Review Moves Boldly into 21st Century with Relaunch of Website

Editorial Board

After years of struggling with a finicky, and at times downright defunct, website, the Review received word this week that the Student Finance Committee has allocated funds for the rebirth of oberlinreview.org. Although we indeed ad hoc’d for these funds, it was hardly out of a burning desire to focus on innovative media; and though we’re pleased to have received them, the task of reconstructing our online presence is more of a slow, painful push into the 21st century than an excited leap.

Our website’s current state of disrepair has given all of us on senior staff the chance to have a necessary — and long overdue — conversation about the role that technology should play in the production of the paper.

Improving our print edition has always been and continues to be our top priority. In the past few years, we’ve focused our energy on increasing the quality of our content through expanding our types of coverage, as well as improving writing and the paper’s design. And we’re perhaps more cognizant than anyone that we have much more work to do to create the type of newspaper that meets these goals each week.

The root of our resistance to employing newfangled strategies is the attachment on the part of many Review staffers to a decidedly romantic ideal of print journalism. After all, it’s our love for the elegance of language and a powerful nostalgia for newsprint-stained fingers that initially drew us to spend an unhealthy share of our college careers in the basement of Burton Hall. Because of these sentimental attachments to a trope of journalism that initiated its descent before most of our births, charting our online path has felt like an unwelcome chore and distraction.

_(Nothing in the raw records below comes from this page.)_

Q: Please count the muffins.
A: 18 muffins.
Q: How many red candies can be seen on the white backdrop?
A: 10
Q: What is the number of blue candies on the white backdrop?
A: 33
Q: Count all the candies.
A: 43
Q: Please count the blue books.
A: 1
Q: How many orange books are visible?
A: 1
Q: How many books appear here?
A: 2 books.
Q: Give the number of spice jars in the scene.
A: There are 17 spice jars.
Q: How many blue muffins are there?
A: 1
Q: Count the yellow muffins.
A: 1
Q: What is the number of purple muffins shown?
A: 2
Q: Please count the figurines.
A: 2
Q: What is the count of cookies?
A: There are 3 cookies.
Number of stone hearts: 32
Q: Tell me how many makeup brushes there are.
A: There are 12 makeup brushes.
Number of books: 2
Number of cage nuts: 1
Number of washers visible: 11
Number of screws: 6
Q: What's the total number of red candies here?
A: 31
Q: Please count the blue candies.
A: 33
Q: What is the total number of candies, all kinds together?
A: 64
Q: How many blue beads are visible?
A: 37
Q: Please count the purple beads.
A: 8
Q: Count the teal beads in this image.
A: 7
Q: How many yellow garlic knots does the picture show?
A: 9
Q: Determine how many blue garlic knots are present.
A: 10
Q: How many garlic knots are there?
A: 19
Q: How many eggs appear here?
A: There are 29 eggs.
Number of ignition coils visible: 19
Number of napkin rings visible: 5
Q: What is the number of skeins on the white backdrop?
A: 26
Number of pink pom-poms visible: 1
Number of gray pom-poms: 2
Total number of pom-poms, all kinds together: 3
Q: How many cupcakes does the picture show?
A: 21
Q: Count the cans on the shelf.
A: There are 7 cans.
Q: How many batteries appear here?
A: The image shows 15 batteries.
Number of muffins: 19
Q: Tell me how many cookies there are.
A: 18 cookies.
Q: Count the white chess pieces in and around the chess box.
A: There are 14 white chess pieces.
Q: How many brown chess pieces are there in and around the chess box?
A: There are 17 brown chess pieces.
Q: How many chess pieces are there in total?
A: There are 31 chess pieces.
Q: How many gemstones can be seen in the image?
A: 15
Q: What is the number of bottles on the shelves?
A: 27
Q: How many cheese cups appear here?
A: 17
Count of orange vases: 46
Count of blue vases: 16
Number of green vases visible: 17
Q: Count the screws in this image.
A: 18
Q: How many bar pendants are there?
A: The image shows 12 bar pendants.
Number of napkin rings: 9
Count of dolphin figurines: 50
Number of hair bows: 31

But in recognizing that these attachments are incongruous with the state of modern journalism — which generally prioritizes pithy tweets and up-to-the-second coverage over the in-depth news writing of yesteryear — we have made a small step forward. By incorporating some of the positive aspects, of technology we can gain a broader presence and be more accountable to our readers while staying true to our ultimate commitment to informing our community.